Carter passa le seuil, les ténèbres semblèrent s’écarter légèrement, l’enveloppant pour l’accueillir, durant quelques secondes. Puis, elles l’engloutirent et il disparut totalement. Peut-être m’arriva t-il la même chose, je ne sais pas ; j’aurais dû être intriguée, mais tout cela me paraissait soudainement parfaitement naturel. Peu à peu, je perdis le fil de ce que je faisais… C’était comme si mes souvenirs disparaissaient, les uns après les autres ; mais rien de tout cela n’était une quelconque menace. J’avais l’impression de flotter dans l’eau d’un lac, remontant doucement vers la surface… Une impression très plaisante, en fait.

Dans un sursaut de volonté, j’essayai de voir où j’allais, il me semble que la partie consciente de mon être me hurlait de m’arrêter,et je ralentis durant un court instant.
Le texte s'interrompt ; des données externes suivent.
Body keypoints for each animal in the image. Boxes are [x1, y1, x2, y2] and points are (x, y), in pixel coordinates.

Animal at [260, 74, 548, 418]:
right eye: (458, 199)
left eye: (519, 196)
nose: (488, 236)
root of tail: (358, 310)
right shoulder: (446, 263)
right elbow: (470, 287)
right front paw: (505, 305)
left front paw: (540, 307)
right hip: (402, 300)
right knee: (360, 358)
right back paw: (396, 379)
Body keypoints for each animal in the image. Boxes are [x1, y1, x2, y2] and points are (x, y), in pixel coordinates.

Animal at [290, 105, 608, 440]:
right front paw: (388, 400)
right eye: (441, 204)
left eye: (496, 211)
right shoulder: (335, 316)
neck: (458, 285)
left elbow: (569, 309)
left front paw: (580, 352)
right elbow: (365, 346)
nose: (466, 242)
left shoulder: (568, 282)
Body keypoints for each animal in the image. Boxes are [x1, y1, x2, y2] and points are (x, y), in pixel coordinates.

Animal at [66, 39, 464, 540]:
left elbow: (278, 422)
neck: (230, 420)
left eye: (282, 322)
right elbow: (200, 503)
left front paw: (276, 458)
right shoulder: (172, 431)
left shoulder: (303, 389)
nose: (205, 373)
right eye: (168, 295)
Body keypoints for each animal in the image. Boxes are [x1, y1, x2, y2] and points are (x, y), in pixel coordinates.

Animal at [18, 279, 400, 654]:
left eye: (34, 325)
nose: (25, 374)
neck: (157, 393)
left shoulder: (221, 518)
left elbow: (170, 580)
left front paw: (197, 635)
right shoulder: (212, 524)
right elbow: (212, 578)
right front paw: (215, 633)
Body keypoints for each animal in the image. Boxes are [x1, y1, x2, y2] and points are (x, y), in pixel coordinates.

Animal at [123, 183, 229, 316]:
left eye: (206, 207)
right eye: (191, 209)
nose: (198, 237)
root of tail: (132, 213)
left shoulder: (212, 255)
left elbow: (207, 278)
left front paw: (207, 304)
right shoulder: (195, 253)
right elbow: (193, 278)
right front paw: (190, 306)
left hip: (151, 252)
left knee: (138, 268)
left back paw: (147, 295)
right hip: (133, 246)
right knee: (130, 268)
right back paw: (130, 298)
Mais à peine avais-je eu le temps de me demander ce qui se passait, que cet avertissement cessa. Je continuai d’avancer, comme dans un rêve, comme délivrée d’un quelconque fardeau. Puis, j’eus l’impression de passer une porte, de partir… Et tout ce qui était autre que ma conscience disparut.

Comme si tout n’avait été qu’un rêve.